The conservatives who cried censorship

For months, mainstream conservatives and far-right personalities have complained about an unfair, illegal bias in Big Tech. President Trump has openly sympathized with their concerns, even raising some of his own. But now he wants to do something about it.

According to three White House sources, Trump is considering an executive order that would address alleged anti-conservative bias. The order is only at its draft stage and none of the sources would describe its contents, Politico reported. But we don’t need to know what’s in it to understand that using the executive branch to force anti-conservative companies into submission is not conservative at all.

It should come as no surprise that Trump wants to take the fight to Silicon Valley. He depends on social media just as much as any of us, using Twitter to directly share his thoughts, communicate with his supporters, and insult his opponents. All Trump asks for in return is “fairness.”

“If the Internet is going to be presented as this egalitarian platform and most of Twitter is liberal cesspools of venom, then at least the president wants some fairness in the system,” one White House official told Politico. “But look, we also think that social media plays a vital role. They have a vital role and an increasing responsibility to the culture that has helped make them so profitable and so prominent.”

Trump’s Twitter presidency has created a new kind of political dependence on the immediate access to information social media provides. Concerns that this access could be taken away because of a user’s political preferences are understandable, but baseless. Twitter, Facebook, and others are not removing vast swarms of conservative accounts without reason — for now, at least.
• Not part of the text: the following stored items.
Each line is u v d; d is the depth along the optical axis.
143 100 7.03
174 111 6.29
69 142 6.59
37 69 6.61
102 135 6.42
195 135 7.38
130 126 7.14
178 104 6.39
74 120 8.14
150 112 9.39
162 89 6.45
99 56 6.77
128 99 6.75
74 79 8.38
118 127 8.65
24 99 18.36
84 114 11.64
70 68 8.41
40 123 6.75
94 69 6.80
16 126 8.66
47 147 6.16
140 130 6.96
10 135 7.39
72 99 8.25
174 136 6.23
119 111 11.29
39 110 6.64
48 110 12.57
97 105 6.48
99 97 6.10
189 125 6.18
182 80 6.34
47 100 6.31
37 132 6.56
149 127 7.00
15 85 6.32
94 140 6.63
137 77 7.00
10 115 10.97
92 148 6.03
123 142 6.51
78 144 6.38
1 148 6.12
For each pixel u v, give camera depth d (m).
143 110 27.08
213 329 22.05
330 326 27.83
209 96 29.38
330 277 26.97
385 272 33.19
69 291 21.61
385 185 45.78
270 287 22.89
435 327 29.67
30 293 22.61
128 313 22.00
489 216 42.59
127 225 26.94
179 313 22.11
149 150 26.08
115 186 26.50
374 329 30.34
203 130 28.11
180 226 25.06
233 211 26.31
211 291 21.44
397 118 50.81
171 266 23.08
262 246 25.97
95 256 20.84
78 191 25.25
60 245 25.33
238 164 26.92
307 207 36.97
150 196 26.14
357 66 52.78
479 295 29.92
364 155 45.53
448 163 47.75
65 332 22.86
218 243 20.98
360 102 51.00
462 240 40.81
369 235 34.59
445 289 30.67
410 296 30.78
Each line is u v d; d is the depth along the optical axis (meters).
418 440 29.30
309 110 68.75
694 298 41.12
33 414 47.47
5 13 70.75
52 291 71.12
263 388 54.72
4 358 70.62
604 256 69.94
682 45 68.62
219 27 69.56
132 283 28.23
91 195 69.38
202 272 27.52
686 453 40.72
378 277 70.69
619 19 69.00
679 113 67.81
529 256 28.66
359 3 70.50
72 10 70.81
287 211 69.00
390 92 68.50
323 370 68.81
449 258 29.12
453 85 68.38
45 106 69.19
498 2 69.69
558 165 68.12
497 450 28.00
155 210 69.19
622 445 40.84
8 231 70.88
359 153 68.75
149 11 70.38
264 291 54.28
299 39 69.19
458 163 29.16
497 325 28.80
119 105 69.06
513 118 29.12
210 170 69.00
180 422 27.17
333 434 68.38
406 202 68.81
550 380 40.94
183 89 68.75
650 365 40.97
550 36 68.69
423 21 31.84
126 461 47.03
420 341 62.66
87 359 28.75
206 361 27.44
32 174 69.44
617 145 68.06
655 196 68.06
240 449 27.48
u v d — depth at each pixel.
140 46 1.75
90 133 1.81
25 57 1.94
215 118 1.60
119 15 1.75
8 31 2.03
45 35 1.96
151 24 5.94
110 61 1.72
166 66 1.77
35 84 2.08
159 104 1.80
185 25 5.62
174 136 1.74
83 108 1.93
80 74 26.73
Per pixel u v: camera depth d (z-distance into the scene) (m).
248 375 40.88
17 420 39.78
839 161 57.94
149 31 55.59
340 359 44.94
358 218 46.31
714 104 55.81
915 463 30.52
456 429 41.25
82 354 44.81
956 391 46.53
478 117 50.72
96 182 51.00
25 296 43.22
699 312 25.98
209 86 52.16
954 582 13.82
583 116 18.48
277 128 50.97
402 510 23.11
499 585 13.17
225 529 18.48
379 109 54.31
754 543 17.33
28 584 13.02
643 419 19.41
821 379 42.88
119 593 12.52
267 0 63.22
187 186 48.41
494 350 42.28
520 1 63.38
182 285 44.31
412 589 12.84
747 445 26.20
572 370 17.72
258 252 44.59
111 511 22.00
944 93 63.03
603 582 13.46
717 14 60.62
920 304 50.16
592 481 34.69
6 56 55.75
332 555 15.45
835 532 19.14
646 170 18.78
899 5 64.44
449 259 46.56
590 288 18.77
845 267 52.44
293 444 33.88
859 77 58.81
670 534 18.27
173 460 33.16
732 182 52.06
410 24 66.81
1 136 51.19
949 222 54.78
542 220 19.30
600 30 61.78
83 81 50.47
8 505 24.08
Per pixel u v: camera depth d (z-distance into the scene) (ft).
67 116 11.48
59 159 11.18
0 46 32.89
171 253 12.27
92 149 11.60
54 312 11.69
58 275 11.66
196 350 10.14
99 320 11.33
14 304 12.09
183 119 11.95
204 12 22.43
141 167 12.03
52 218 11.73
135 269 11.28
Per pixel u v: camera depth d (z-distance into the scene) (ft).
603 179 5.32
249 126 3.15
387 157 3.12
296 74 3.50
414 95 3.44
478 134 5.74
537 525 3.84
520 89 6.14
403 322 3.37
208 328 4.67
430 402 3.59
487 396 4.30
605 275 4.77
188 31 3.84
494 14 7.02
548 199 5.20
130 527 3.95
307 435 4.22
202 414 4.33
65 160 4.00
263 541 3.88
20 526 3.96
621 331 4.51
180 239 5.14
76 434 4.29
Social media companies do have a responsibility to maintain First Amendment-based moderation standards. As it stands, Big Tech’s standards for what does and does not constitute an account suspension are unclear, impractical, and unequally enforced. Clearly, something isn’t working.

But it is not the president’s job to re-write Big Tech’s rules. The Constitution draws a succinct sphere in which the executive branch can act, and jumping outside that sphere to meddle in the affairs of private companies would be an egregious abuse of power.

Let’s say Trump goes through with this. What kind of rules would his executive order impose? Would they prohibit “disproportionate” restriction or promotion, as Missouri Sen. Josh Hawley attempts to do in a bill he recently proposed? This is not a path conservatives want to take. What happens when President Kamala Harris gets to re-write those rules and decide what kind of political information or viewpoint is acceptable?

The purpose of limiting the scope of government, particularly the president’s scope, is to prevent future abuses from occurring. Sure, Trump could stack the odds in conservatism’s favor right now, but he won’t be president forever. The pendulum of power will inevitably return to the other side, and conservatives will be sorry they cried censorship when they did.